EXERCISE OBJECTIVE ->
Find the lines below in which the string "future" occurs. Copy each one.
Start of RECORDS SUPPLIED
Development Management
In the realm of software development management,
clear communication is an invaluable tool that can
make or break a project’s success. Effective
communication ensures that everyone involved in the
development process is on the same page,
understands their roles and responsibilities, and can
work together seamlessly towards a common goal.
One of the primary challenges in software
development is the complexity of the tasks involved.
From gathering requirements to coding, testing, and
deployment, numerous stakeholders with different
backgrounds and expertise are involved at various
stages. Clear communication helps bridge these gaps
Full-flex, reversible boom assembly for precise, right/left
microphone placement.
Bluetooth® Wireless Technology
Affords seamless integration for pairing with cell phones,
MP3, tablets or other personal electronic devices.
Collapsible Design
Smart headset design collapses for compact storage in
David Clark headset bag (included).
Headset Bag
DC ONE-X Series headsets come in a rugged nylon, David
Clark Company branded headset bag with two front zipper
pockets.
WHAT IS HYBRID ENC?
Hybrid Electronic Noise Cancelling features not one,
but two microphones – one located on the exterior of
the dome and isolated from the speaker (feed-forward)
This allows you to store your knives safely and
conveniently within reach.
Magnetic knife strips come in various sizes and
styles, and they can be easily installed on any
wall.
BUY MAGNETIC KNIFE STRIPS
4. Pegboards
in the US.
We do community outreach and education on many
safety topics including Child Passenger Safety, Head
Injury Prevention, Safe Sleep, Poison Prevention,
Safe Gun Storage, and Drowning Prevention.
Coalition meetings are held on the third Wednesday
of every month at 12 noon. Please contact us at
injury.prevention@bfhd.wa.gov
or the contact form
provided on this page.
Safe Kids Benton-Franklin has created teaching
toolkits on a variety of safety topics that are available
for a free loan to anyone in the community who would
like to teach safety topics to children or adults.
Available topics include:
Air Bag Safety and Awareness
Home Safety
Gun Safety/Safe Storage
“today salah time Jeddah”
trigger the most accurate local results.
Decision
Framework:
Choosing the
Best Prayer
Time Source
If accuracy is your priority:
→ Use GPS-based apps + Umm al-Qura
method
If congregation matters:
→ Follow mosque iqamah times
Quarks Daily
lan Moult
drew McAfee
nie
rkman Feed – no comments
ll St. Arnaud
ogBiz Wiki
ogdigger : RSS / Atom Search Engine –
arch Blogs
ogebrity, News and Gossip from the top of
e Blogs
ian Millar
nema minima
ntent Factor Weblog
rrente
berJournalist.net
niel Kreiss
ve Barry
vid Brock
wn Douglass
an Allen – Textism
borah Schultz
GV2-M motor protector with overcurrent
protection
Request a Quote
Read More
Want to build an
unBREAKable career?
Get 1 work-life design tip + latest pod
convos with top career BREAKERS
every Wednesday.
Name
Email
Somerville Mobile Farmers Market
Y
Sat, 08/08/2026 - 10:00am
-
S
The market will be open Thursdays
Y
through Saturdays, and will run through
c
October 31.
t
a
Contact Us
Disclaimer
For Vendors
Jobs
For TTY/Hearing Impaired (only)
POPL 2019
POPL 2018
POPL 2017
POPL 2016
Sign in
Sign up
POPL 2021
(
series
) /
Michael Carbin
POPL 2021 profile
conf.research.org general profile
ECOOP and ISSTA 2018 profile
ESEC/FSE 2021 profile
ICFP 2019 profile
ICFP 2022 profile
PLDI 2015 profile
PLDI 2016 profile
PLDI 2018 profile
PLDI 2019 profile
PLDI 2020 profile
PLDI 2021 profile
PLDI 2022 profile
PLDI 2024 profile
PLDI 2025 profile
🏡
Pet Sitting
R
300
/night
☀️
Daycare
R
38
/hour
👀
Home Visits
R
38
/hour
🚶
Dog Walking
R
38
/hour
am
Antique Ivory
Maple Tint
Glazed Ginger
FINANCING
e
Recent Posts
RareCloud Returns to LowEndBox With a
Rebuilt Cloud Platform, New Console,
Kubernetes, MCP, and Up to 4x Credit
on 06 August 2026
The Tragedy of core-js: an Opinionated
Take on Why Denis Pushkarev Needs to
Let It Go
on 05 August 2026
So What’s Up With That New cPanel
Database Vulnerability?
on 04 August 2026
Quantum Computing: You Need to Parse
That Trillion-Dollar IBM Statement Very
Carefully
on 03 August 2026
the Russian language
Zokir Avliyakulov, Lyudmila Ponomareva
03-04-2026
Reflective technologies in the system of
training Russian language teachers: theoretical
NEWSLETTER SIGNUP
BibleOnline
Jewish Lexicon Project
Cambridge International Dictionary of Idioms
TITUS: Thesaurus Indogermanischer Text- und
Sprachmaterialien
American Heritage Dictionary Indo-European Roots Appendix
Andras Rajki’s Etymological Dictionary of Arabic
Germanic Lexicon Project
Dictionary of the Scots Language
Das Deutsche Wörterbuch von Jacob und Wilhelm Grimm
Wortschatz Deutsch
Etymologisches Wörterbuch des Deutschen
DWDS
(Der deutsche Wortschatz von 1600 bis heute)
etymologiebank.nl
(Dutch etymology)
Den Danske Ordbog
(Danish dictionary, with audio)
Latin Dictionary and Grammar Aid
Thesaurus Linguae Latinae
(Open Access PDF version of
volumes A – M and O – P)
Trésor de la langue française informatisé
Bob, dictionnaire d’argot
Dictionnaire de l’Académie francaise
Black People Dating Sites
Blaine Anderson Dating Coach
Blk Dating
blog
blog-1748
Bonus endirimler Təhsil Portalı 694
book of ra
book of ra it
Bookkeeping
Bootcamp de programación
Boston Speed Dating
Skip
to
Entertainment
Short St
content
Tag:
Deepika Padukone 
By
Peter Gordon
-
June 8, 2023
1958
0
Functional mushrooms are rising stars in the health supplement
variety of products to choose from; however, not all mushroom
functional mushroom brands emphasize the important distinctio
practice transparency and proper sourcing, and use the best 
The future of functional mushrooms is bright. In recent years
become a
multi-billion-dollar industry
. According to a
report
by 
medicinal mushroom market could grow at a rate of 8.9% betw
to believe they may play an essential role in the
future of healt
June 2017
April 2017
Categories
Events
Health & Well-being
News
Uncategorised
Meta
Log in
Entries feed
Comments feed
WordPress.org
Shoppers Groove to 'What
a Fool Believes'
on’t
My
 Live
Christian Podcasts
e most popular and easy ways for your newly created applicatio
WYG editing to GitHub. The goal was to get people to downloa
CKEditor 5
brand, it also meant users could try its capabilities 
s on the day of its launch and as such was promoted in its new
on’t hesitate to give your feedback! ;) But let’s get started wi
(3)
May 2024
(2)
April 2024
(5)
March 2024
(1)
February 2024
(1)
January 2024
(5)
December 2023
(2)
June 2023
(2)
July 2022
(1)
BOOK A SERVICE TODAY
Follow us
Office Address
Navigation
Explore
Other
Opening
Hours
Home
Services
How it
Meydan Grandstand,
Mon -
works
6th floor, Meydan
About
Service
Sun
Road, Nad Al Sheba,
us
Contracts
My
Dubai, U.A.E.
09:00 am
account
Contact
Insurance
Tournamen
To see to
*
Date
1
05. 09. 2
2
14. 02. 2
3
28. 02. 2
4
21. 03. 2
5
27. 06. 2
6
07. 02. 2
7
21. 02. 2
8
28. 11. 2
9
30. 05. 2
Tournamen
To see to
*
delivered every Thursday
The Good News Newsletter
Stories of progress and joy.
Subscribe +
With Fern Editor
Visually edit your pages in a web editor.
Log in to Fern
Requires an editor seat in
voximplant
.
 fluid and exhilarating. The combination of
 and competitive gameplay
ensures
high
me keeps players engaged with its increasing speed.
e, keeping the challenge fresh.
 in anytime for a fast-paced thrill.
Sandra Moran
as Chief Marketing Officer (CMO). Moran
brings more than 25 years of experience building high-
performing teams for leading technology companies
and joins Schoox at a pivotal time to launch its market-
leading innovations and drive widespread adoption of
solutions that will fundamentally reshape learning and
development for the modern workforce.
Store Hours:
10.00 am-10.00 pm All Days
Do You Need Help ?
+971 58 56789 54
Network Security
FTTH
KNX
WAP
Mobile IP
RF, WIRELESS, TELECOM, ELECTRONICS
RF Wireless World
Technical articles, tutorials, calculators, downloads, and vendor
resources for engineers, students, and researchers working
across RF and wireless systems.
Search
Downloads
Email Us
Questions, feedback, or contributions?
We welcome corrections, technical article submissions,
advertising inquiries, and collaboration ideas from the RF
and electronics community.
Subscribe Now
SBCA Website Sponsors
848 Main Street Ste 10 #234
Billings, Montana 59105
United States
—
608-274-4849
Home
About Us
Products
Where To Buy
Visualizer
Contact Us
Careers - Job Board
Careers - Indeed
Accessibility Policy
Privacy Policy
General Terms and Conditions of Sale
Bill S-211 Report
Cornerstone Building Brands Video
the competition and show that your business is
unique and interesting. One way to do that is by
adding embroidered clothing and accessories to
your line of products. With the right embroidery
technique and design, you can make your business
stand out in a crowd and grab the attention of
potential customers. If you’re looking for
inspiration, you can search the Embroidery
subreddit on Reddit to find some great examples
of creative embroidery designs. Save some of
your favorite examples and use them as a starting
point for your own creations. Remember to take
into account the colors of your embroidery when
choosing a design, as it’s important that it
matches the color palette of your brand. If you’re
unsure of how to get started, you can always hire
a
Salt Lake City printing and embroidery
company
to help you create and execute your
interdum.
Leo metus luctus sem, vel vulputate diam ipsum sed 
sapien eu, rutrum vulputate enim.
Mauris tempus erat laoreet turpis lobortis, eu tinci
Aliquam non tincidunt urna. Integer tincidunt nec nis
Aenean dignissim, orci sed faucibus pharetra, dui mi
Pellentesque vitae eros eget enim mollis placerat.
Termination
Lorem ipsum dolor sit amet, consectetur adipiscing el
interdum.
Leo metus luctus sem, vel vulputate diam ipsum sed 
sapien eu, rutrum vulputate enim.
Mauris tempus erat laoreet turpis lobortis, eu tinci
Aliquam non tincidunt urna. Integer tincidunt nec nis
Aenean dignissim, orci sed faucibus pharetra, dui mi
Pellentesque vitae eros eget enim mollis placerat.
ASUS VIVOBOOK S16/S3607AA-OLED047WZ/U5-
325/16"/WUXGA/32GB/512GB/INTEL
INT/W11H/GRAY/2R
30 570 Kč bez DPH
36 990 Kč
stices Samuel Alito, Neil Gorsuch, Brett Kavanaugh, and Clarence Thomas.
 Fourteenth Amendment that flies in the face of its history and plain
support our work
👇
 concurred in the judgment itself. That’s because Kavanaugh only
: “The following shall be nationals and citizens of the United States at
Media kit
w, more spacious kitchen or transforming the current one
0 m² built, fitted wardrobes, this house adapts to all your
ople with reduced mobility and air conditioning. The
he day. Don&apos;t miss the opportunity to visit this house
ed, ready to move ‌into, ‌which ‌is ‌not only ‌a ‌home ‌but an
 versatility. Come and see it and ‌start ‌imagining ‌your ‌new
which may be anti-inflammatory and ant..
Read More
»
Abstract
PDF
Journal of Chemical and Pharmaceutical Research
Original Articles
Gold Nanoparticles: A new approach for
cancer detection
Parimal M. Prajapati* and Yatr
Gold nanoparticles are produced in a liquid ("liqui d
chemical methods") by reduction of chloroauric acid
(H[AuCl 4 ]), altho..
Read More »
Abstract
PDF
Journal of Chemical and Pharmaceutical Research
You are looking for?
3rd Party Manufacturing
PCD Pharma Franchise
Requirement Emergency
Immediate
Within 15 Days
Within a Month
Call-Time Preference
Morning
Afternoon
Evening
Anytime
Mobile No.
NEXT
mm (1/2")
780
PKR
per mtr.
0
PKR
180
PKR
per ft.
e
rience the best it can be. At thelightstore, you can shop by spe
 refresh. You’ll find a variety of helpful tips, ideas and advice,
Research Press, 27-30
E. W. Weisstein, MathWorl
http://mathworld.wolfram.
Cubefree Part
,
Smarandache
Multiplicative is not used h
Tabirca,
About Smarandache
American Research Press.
End of RECORDS SUPPLIED
RESPONSE FOR THIS EXERCISE ->
The future of functional mushrooms is bright. In recent years
future of healt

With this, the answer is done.